Yes, there are all sorts of interesting strategies you can employ once you separate the physical storage from the logical presentation... can't be said enough.

Re:While Postgres is good for many things... (0)

Anonymous Coward | about 2 years ago | (#41298365)

that have VERY high insert levels

Unless you also have VERY high delete levels, vacuum is going to be almost a no-op. If you disable automatic table analysis, vacuum will have nothing at all to do on the table other than update the frozen tid.

Re:While Postgres is good for many things... (1)

LizardKing (5245) | about 2 years ago | (#41298861)
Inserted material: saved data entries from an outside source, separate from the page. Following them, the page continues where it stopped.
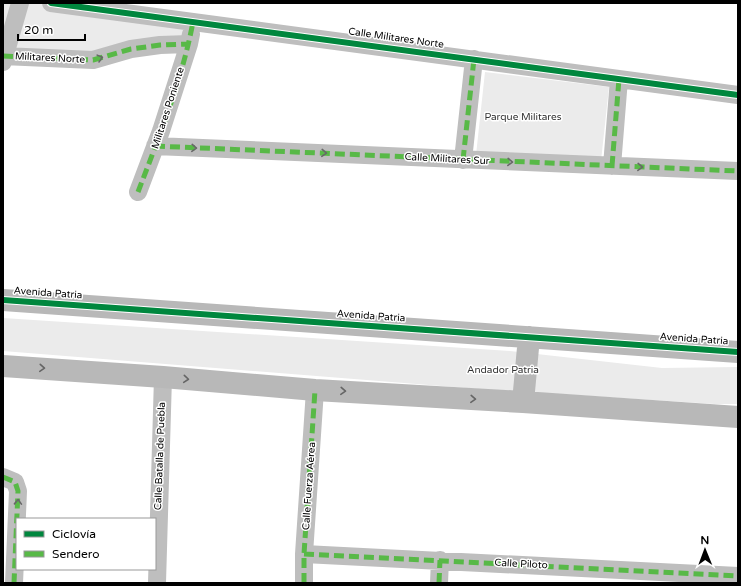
<svg xmlns="http://www.w3.org/2000/svg" width="741" height="586" font-family="'Varela Round',sans-serif">
<style>
.green{fill:#ebebeb}
.lines{fill:none;stroke-linecap:round;stroke-linejoin:round}
.street{stroke:#bebebe;stroke-width:18}
.secondary{stroke:#b8b8b8;stroke-width:22}
.quiet{stroke:#58b947;stroke-width:5;stroke-dasharray:10 5;stroke-linecap:butt}
.cycleway-casing{stroke:#fff;stroke-width:8}
.cycleway{stroke:#00873e;stroke-width:6}
.oneway{stroke:#686868}
.oneway2{stroke:#656565}
.labels{text-anchor:middle;dominant-baseline:central;stroke-width:3;stroke-linejoin:round;paint-order:stroke}
.street-label{font-size:10px;fill:#000;stroke:#fff}
.park-label{font-size:10px;fill:#323232;stroke:#fff}
</style>
<rect width="100%" height="100%" fill="#fff"/>
<path class="green" d="M3 3H11L3 55Z
M20 3H51L187 21 189 44 98 59 7 50Z
M485 72 609 87 601 161 476 155Z
M3 318 510 351 662 368 738 367V404H715L479 389 3 351Z"/>
<g class="lines">
<path class="street" d="M51 3 738 95
M3 56 93 60 131 49 160 45 189 44
M3 62 20 3
M155 146 738 171
M463 160 474 59
M612 166 619 79
M138 192 161 131 189 44 191 34
M3 477 15 482 18 491 14 583
M304 554 738 576
M157 583 163 377
M304 583V554L315 390
M439 583 440 560"/>
<path class="secondary" d="M3 300 738 352
M3 366 163 377 315 390 523 402 738 417
M523 402 529 337"/>
<path class="quiet" d="M3 56 93 60 131 49 160 45 189 44
M155 146 738 171
M463 160 474 59
M612 166 619 79
M138 192C159 137 182 80 193 22
M3 477 15 482 18 491 14 583
M304 554 738 576
M304 583V554L315 390
M439 583 440 560"/>
<g class="cycleway-casing">
<path id="cycleway" d="M51 3 738 95
M3 300 738 352"/>
</g>
<use href="#cycleway" class="cycleway"/>
</g>
<defs><path id="oneway-chevron" d="M-2-3.5L2.5 0L-2 3.5" fill="none" stroke-width="1.6" stroke-linecap="round" stroke-linejoin="round"/></defs>
<g class="oneway">
<use href="#oneway-chevron" transform="translate(100 58) rotate(-15)"/>
<use href="#oneway-chevron" transform="translate(194 148) rotate(3)"/>
<use href="#oneway-chevron" transform="translate(324 153) rotate(3)"/>
<use href="#oneway-chevron" transform="translate(510 162) rotate(2)"/>
<use href="#oneway-chevron" transform="translate(640 167) rotate(2)"/>
<use href="#oneway-chevron" transform="translate(18 502) rotate(-88)"/>
</g>
<g class="oneway2">
<use href="#oneway-chevron" transform="translate(42 368) rotate(4)"/>
<use href="#oneway-chevron" transform="translate(186 379) rotate(5)"/>
<use href="#oneway-chevron" transform="translate(343 391) rotate(3)"/>
<use href="#oneway-chevron" transform="translate(473 399) rotate(3)"/>
</g>
<g class="labels">
<g class="street-label">
<text transform="translate(396 38) rotate(8)">Calle Militares Norte</text>
<text transform="translate(50 58) rotate(3)">Militares Norte</text>
<text transform="translate(168 108) rotate(-72)">Militares Poniente</text>
<text transform="translate(447 159) rotate(3)">Calle Militares Sur</text>
<text transform="translate(48 293) rotate(4)">Avenida Patria</text>
<text transform="translate(371 316) rotate(4)">Avenida Patria</text>
<text transform="translate(694 339) rotate(4)">Avenida Patria</text>
<text transform="translate(160 456) rotate(-88)">Calle Batalla de Puebla</text>
<text transform="translate(309 486) rotate(-86)">Calle Fuerza Aérea</text>
<text transform="translate(521 564) rotate(3)">Calle Piloto</text>
</g>
<g class="park-label">
<text x="523" y="117">Parque Militares</text>
<text x="503" y="370">Andador Patria</text>
</g>
</g>
<rect width="741" height="586" fill="none" stroke="#000000" stroke-width="8"/>
<rect x="16" y="518" width="140" height="52" fill="#ffffff" stroke="#999999"/>
<rect x="24" y="531" width="20" height="6" fill="#00873e" stroke="#999999"/>
<text x="52" y="538" font-size="12" fill="#000000">Ciclovía</text>
<rect x="24" y="551" width="20" height="6" fill="#58b947" stroke="#999999"/>
<text x="52" y="558" font-size="12" fill="#000000">Sendero</text>
<g transform="translate(705 550) rotate(359)" stroke="#ffffff" stroke-width="3" paint-order="stroke">
<path d="M0-3L7 15L0 10L-7 15Z" fill="#000000"/>
<text y="-6" font-size="11" font-weight="bold" text-anchor="middle" fill="#000000">N</text>
</g>
<path d="M18 34v6h67v-6" fill="none" stroke="#000000" stroke-width="2"/>
<text x="24" y="34" font-size="12" fill="#000000" stroke="#ffffff" stroke-width="3" paint-order="stroke">20 m</text>
</svg>
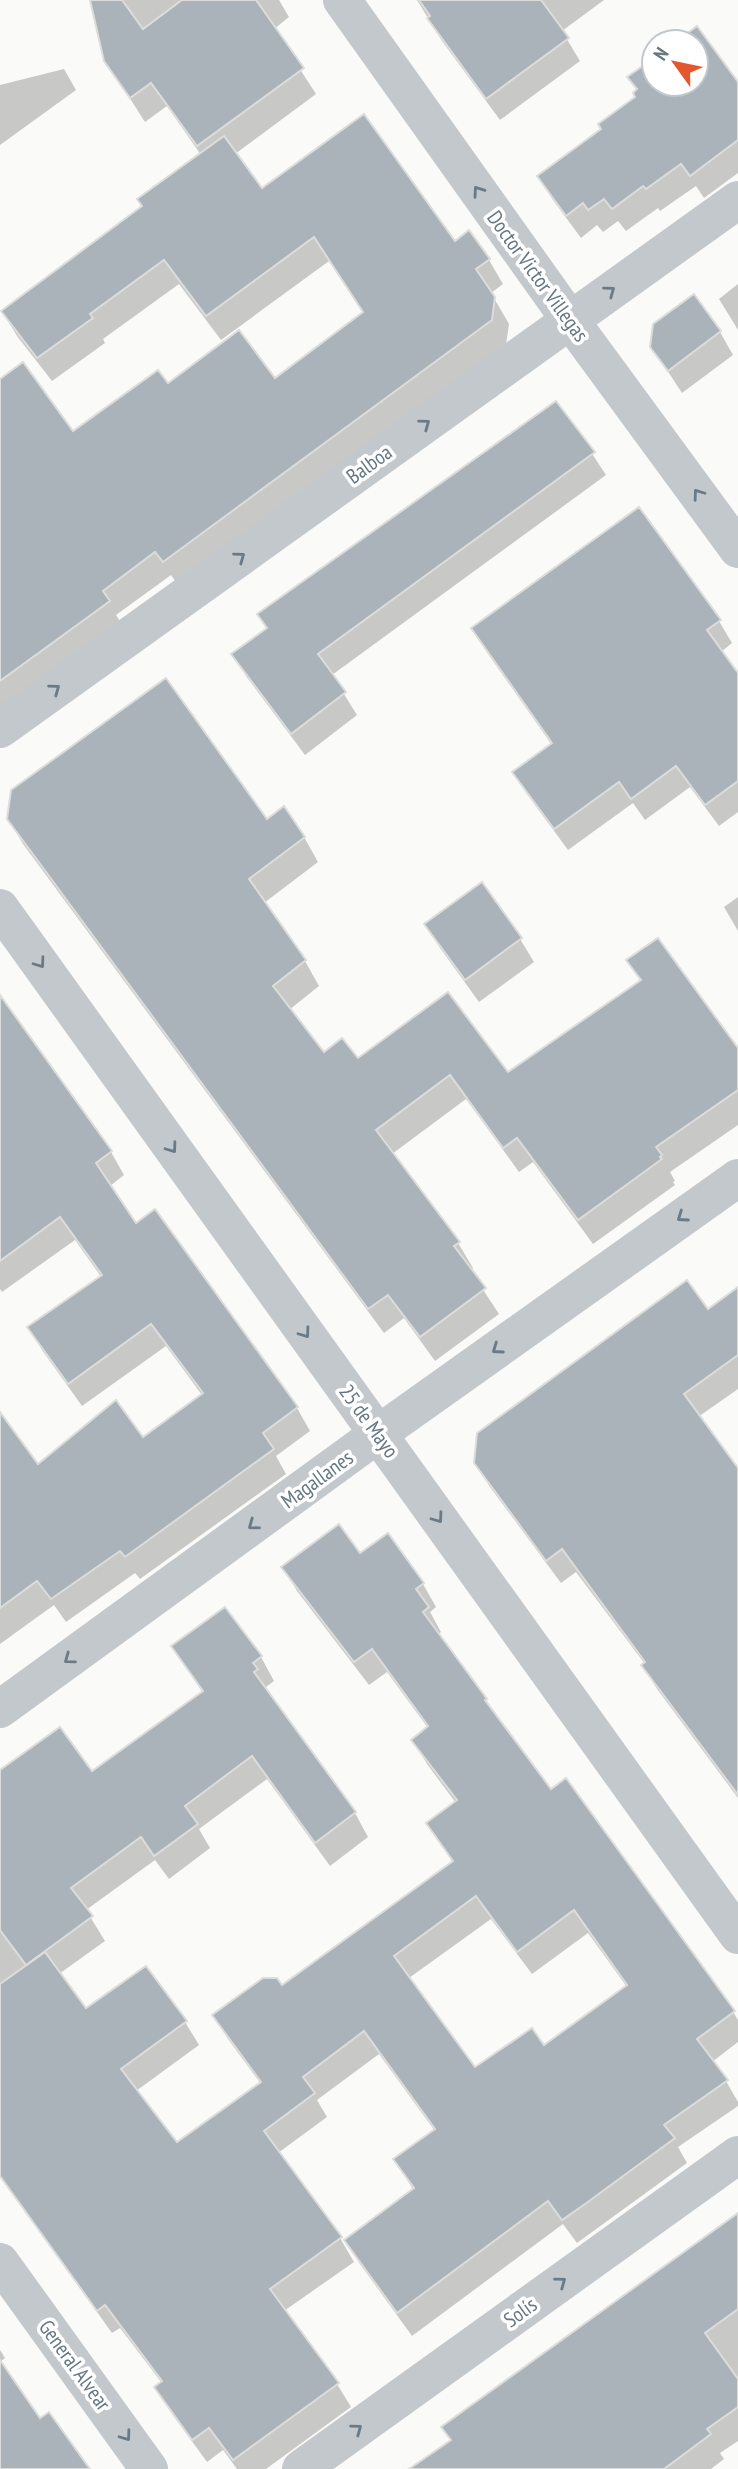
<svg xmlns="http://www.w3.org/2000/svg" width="738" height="2469" viewBox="0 0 738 2469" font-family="'PT Sans Narrow',sans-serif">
	<rect width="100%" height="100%" fill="#fafaf8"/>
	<!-- shadow -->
	<g fill="#0003" fill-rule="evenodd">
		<path d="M 92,0 L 279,0 L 289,17 L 274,29 L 316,94 L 235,154 L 261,190 L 455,243 L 489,260 L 503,284 L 491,293 L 509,324 L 506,345 L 178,585 L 171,575 L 116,615 L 123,626 L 0,716 L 0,381 L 73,433 L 167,385 L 275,380 L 364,313 L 329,261 L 221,340 L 179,284 L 103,339 L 105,343 L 52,381 L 17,336 L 3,312 L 143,207 L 201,155 L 167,106 L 145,122 L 106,61 Z"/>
		<path d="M 417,0 L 604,0 L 562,31 L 580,61 L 500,120 L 442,41 Z"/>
		<path d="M 697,29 L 738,84 L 738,173 L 704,198 L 696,186 L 660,211 L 658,208 L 626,231 L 618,221 L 603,232 L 597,225 L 581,238 L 553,200 L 539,176 L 603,129 L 637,98 L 638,91 L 630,77 L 654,60 L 654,84 L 696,84 L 696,42 L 679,42 Z"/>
		<path d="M 64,69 L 76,90 L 0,145 L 0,85 Z"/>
		<path d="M 738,284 L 738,330 L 719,299 Z"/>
		<path d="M 720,332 L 733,355 L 682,393 L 652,347 Z"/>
		<path d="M 571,422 L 606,475 L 332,675 L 357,715 L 305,755 L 246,676 L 234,654 L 268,630 L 259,615 Z"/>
		<path d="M 639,509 L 719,621 L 732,643 L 721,652 L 738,675 L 738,812 L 719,826 L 690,787 L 645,820 L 633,803 L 568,850 L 527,794 L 515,772 L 552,745 L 486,651 L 473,628 Z"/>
		<path d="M 9,819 L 267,821 L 304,837 L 318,862 L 264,903 L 305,961 L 319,986 L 289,1010 L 323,1054 L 357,1060 L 507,1075 L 641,982 L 629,961 L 738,1051 L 738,1125 L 670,1172 L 675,1181 L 673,1182 L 675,1185 L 593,1244 L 533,1162 L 519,1172 L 466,1099 L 392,1154 L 458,1243 L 473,1268 L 470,1270 L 499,1314 L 435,1361 L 404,1318 L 384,1333 L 23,844 Z"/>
		<path d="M 738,897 L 738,931 L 724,907 Z"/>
		<path d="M 427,924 L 520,939 L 534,962 L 479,1002 L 440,948 Z"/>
		<path d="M 0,999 L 111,1152 L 124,1175 L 110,1186 L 135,1225 L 154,1211 L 297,1408 L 310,1431 L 276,1456 L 286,1474 L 140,1579 L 135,1573 L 66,1622 L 54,1605 L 0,1644 L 0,1415 L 38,1466 L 142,1439 L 202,1395 L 166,1346 L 82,1406 L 42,1350 L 29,1327 L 102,1278 L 75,1240 L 2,1292 L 0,1289 Z"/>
		<path d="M 738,1289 L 738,1389 L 698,1417 L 738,1471 L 738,1798 L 657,1689 L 643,1665 L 645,1664 L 576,1572 L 561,1583 L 490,1487 L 475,1462 Z"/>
		<path d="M 360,1556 L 423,1584 L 436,1607 L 430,1612 L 441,1632 L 437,1635 L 486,1700 L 497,1719 L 550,1792 L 733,2012 L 738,2020 L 738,2042 L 712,2062 L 726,2081 L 738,2102 L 738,2106 L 678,2147 L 687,2163 L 577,2243 L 563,2224 L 412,2336 L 360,2264 L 346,2241 L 414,2191 L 395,2160 L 435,2131 L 379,2054 L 317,2100 L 327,2117 L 278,2153 L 340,2238 L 354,2262 L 284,2311 L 337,2384 L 351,2407 L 266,2469 L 237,2469 L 223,2450 L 207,2462 L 170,2411 L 156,2388 L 162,2383 L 120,2328 L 112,2333 L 0,2176 L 0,1772 L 92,1773 L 203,1693 L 173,1646 L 225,1609 L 261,1657 L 274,1681 L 266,1687 L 269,1695 L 355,1813 L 368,1837 L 330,1866 L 267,1779 L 199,1829 L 210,1848 L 169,1879 L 155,1860 L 86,1910 L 105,1941 L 59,1974 L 86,2010 L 185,2022 L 199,2045 L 136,2091 L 177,2144 L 261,2084 L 228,2039 L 214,2015 L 282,1987 L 453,1863 L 429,1824 L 456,1803 L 427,1764 L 413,1740 L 428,1728 L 387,1672 L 369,1685 L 297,1591 L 283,1567 ZM 491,1919 L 532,1974 L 588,1933 L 627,1987 L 544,2047 L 474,2070 L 409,1978 Z"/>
		<path d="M 738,2215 L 738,2441 L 720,2453 L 724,2459 L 711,2469 L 412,2469 L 451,2441 L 443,2427 Z"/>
		<path d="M 0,2350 L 5,2358 L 0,2362 Z"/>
	</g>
	<!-- building -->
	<g fill="#aab3b9" stroke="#dcdcda" stroke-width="2" fill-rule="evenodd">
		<path d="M 90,0 L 122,0 L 143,29 L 182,0 L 256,0 L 304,68 L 197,146 L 151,83 L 130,98 L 104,61 Z"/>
		<path d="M 419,0 L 541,0 L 569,38 L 486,99 L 427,18 L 430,16 Z"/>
		<path d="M 697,26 L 738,82 L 738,140 L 690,176 L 681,164 L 646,189 L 643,186 L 612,209 L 604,199 L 588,210 L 583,203 L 566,216 L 537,176 L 601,129 L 598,124 L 635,97 L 633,93 L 637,89 L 627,77 L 654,58 L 654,84 L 696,84 L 696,42 L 676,42 Z"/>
		<path d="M 364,114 L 455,241 L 469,230 L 490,259 L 476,269 L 495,297 L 492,320 L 163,562 L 155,552 L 103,591 L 110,601 L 0,681 L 0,379 L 23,362 L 73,431 L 158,370 L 168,383 L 239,330 L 275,378 L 363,312 L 314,237 L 206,316 L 164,260 L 90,314 L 93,318 L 37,358 L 1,311 L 142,206 L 137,199 L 224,136 L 262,188 Z"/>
		<path d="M 694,294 L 721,331 L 668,371 L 650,347 L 653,324 Z"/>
		<path d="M 556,401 L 595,452 L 318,654 L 346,692 L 291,734 L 231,654 L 267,628 L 257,614 Z"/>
		<path d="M 639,507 L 721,620 L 707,630 L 738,673 L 738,781 L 705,805 L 676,766 L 631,799 L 619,782 L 554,829 L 512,772 L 552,743 L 471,628 Z"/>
		<path d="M 166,678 L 267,819 L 284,806 L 305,837 L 249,879 L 306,960 L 273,986 L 324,1052 L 342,1038 L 358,1058 L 448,992 L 508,1072 L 641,980 L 626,960 L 658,938 L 738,1048 L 738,1090 L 656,1147 L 662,1155 L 660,1157 L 662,1159 L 578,1220 L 517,1138 L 503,1148 L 450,1075 L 376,1130 L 460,1242 L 454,1246 L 486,1288 L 420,1337 L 388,1295 L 368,1309 L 7,819 L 11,790 Z"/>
		<path d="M 482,882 L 522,938 L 465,980 L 424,924 Z"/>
		<path d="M 0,995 L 112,1151 L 96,1163 L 136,1223 L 155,1209 L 298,1407 L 263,1433 L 274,1449 L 125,1557 L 120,1551 L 51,1599 L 37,1581 L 0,1608 L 0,1412 L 38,1464 L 116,1400 L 143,1437 L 203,1393 L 151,1324 L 68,1384 L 27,1327 L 102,1275 L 60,1217 L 0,1261 Z"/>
		<path d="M 687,1280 L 708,1309 L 738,1287 L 738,1355 L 684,1394 L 738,1468 L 738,1795 L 641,1665 L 645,1662 L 562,1549 L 546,1561 L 474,1463 L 477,1433 Z"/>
		<path d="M 339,1524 L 360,1553 L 388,1533 L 424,1583 L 416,1589 L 429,1607 L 423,1612 L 487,1699 L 485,1700 L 551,1789 L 566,1778 L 735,2011 L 697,2039 L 728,2080 L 664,2125 L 675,2138 L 585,2204 L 562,2220 L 548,2201 L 397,2313 L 344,2240 L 414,2188 L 393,2159 L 435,2129 L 364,2031 L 303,2077 L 315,2093 L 264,2131 L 342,2237 L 270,2289 L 339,2383 L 233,2460 L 209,2428 L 192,2440 L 154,2387 L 162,2381 L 105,2305 L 97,2311 L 0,2176 L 0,1984 L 45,1952 L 86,2008 L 146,1966 L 187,2021 L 121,2069 L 177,2142 L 261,2082 L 212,2015 L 263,1978 L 277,1978 L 282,1985 L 453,1861 L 426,1823 L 457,1800 L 411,1740 L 428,1726 L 372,1649 L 354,1662 L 281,1567 ZM 476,1896 L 517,1952 L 574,1910 L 627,1985 L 544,2045 L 532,2028 L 475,2067 L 394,1956 Z"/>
		<path d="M 225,1607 L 262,1656 L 253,1663 L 258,1669 L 254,1672 L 356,1812 L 315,1843 L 252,1756 L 185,1806 L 198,1824 L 154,1856 L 141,1837 L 71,1888 L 93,1916 L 26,1965 L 0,1930 L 0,1770 L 60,1727 L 92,1771 L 203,1691 L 171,1646 Z"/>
		<path d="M 738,2213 L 738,2309 L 705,2333 L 738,2379 L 738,2407 L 707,2429 L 711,2434 L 664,2469 L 409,2469 L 451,2440 L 441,2427 Z"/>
		<path d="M 0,2360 L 40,2418 L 49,2412 L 90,2469 L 0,2469 Z"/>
	</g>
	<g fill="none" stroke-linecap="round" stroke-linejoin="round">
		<!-- minor -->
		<g stroke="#c3c8cc" stroke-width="38">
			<path d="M 342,0 L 570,320 L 738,549"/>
			<path d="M 0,729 L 738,200"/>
			<path d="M 0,908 L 738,1935"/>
			<path d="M 0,1709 L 378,1434 L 738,1178"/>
			<path d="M 0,2262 L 149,2469"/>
			<path d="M 301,2469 L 738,2155"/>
		</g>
	</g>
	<!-- one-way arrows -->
	<defs><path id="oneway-chevron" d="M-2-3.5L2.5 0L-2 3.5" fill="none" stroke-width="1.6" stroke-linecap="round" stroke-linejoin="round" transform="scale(1.75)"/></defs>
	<g stroke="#6a7a87">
		<use href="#oneway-chevron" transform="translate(478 191) rotate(-125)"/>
		<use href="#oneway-chevron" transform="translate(610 291) rotate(-36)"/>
		<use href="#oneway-chevron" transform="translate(425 424) rotate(-36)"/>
		<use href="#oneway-chevron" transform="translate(698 494) rotate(-126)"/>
		<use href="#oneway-chevron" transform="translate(240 557) rotate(-36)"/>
		<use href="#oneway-chevron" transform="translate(55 689) rotate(-36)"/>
		<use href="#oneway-chevron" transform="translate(40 963) rotate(54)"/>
		<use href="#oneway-chevron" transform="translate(172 1148) rotate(54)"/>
		<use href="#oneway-chevron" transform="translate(682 1217) rotate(145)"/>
		<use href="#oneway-chevron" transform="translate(305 1333) rotate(54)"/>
		<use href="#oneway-chevron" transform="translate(497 1349) rotate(145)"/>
		<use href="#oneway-chevron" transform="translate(438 1518) rotate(54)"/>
		<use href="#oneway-chevron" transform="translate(253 1525) rotate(144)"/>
		<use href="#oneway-chevron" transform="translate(69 1659) rotate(144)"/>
		<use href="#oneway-chevron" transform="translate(561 2282) rotate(-36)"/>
		<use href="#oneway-chevron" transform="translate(357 2429) rotate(-36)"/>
		<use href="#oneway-chevron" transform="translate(126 2436) rotate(54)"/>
	</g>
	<g text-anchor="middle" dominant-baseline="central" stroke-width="7" stroke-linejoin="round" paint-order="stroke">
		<!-- street labels -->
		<g font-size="21" fill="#657683" stroke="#fff">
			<text transform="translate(538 276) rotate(54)">Doctor Victor Villegas</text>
			<text transform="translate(369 464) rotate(-36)">Balboa</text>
			<text transform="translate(369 1421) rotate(54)">25 de Mayo</text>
			<text transform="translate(317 1479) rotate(-36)">Magallanes</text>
			<text transform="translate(520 2312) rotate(-36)">Solís</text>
			<text transform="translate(75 2365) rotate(54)">General Alvear</text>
		</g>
	</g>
	<!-- north arrow -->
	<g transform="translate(675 63) rotate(303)"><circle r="33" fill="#ffffff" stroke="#c1c8cd" stroke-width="2"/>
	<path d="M0-5L12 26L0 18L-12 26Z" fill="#e4572e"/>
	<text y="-10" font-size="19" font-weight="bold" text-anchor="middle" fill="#657683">N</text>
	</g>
</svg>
Until the fix the TX number issue ( the infamous rollover ) then they are pretty much out of the running in DB's that have VERY high insert levels since the vacuum process cannot hope to keep up with tables that have 100's of millions of rows.

Infamous to whom? A vacuum updates the frozen TID, which is a trivial operation and allows a subsequent TID to safely wrap around. And I'm struggling to think of any common use cases where the volume of inserts is so high that they can't afford a vacuum every two billion transactions - even high-frequency trading doesn't operate at those levels, and if it did I suspect TID wraparounds would not be your most pressing concern.

Re:While Postgres is good for many things... (1)

TheLink (130905) | about 2 years ago | (#41300395)

A vacuum updates the frozen TID, which is a trivial operation and allows a subsequent TID to safely wrap around.

What if you have at least one outstanding transaction/connection? Can vacuum update the frozen TID then?

For example if you have a transaction that's open for a few weeks and happen to have 4 billion transactions during that time.

I believe perl DBI/DBD in AUTOCOMMIT OFF mode starts a new transaction immediately after you commit or rollback. So if you have an application using that library that is idling for weeks a transaction would presumably be open for the entire time- since it would be connected to the database and already have started a transaction. This is probably also true for some python and ruby db libraries.

This could also happen if someone starts up psql, starts a transaction and goes on vacation ;).

Still no checksums? (0)

Anonymous Coward | about 2 years ago | (#41296725)

Wasn't support for checksums meant to _finally_ get into 9.2? Postponed again?

PostgreSQL is so cool (1)

DrXym (126579) | about 2 years ago | (#41297425)

It just works properly out of the box. No nasty surprises, no alarming omissions or deviations from expected database behaviour. It's just a fast, reliable database which also happens to be open source and free.

I'm sure most of this applies to MySQL these days but historically it didn't and I never saw the attraction of a DB which went through a succession of backends in order to obtain the behaviour PostgreSQL always supplied. It doesn't help that MySQL is Oracle owned and all the issues with licencing and forking which have arisen out of that.

Re:PostgreSQL is so cool (1)

Lennie (16154) | about 2 years ago | (#41299997)

I believe they both improved.

PostgreSQL 7.x wasn't as much fun either which didn't have autovacuum and needed a lot of tuning.

I haven't tried something like Drizzle but it seems they ditched a lot of old code and problems.

Range types -- not range-restricted -- are major (2)

DragonWriter (970822) | about 2 years ago | (#41299167)

Minor, but probably a welcome relief to those who need them, 9.1 adds range restricted types.

First, its 9.2, not 9.1.

Second, (as shown in the link) these are range types, not range-restricted types. Range-restricted types (as known from, e.g., Ada) are something that (via domains with check constraints) PostgreSQL has supported for a very long time.

Range types, combined with 9.2s support for exclusion constraints, are a pretty major new feature that give 9.2 a great facility in dealing with (among other things) temporal data and enforcing common logical constraints on such data in the database as simple-to-express constraints rather than through triggers.